Souten no Ken review

Apr 03, 2021
If you just finished Hokuto no Ken and crave more then Souten no Ken is a great supplier. The action, martial arts, and manliness is still there but in a modern gangster Chinese setting.

Story wise, its similar to HnK with Kenshiro having to fight the other branches of Hokuto Shinken (who are mafia leaders) to help his friends (who just so happened to be in the mafia) or because of destiny. There's also a connecting sort of arc that introduces the Nazis and Nanto Seiken, but its just there to introduce characters for the next half. The second half focuses more on the origins of Hokuto Shinken and it's traditions which is a double edged sword. It adds interesting concepts and ideas, but sometimes it feels like Tetsuo Hara forgot his own lore. The end suffers due to Hara rushing and the magazine it was publishing in going under, so it just ends. There were a lot of character relationships and events that were implied, like how Shura is implied to be China or Kasumi might be Kenshiro's real father and Zong Wu is Raoh's, but were never actually clarified due to that end. There's also a noticeable increase in the comedy, as with most of Hara's independent works and with Kasumi's different personality, but it's handled naturally that it doesn't seem jarring and break the mood.

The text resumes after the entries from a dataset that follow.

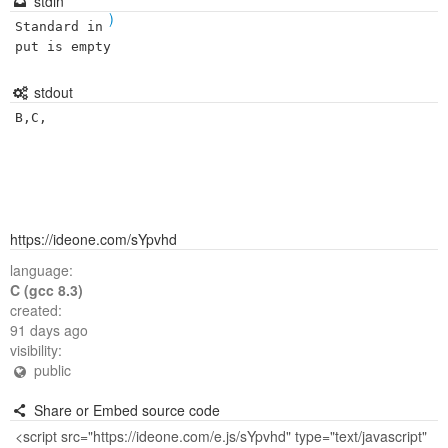
stdin
)
Standard in
put is empty
stdout
B,C,
https://ideone.com/sYpvhd
language:
C (gcc 8.3)
created:
91 days ago
visibility:
public
Share or Embed source code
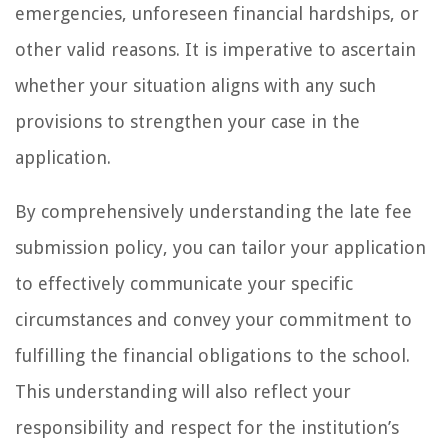
emergencies, unforeseen financial hardships, or
other valid reasons. It is imperative to ascertain
whether your situation aligns with any such
provisions to strengthen your case in the
application.
By comprehensively understanding the late fee
submission policy, you can tailor your application
to effectively communicate your specific
circumstances and convey your commitment to
fulfilling the financial obligations to the school.
This understanding will also reflect your
responsibility and respect for the institution’s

The characters are often compared to the original Hnk cast which can't be avoided with prequels/sequels. Yu-Ling is like Yuria but actually takes action and is a leader, Fei Yan like a combination of Rei and Ein becoming a foster parent and so on and so forth. The antagonists are like in North Star with a one dimensional introduction and slowly revealing a side Ken cries manly tears for. Characters such as Yasaka, Zong-Wu, and Kasumi stand out because they are obvious call backs to North Star characters yet are their own individuals. Kasumi himself may look like Kenshiro but he's far from the silent stoic. He's the heroic delinquent, having a good heart but helping the mafia, joking around with his "humble lit. professor" act but when you got a problem with Hokuto Shinken or Pan Wang tell it to him so he could beat your ass.

The art is what you'd expect from an already detailed art style North Star brought, but Hara has improved himself a lot since the eighties and it shows here. The setting itself in a World War II China brings interesting backgrounds of a Western Influenced Shanghai, Buddhist temples, and the mix of army uniforms and traditional Western and Chinese garbs makes for a unique look. The action scenes are superb as usual with the ATATATAs done beautifully.

At times the pacing could be irregular with some parts feeling a bit rushed while others seemed drawn out. It also didn't have that strong an impact or grand feeling as North Star, but I still had fun with it and if your looking for action or to quench the Hokuto thirst, Souten is always here. All that really matters is that good old Fist of the North Star feels and, despite the different setting, it's still the same to the core. Violence, action, death, and manly tears (now in Chinese).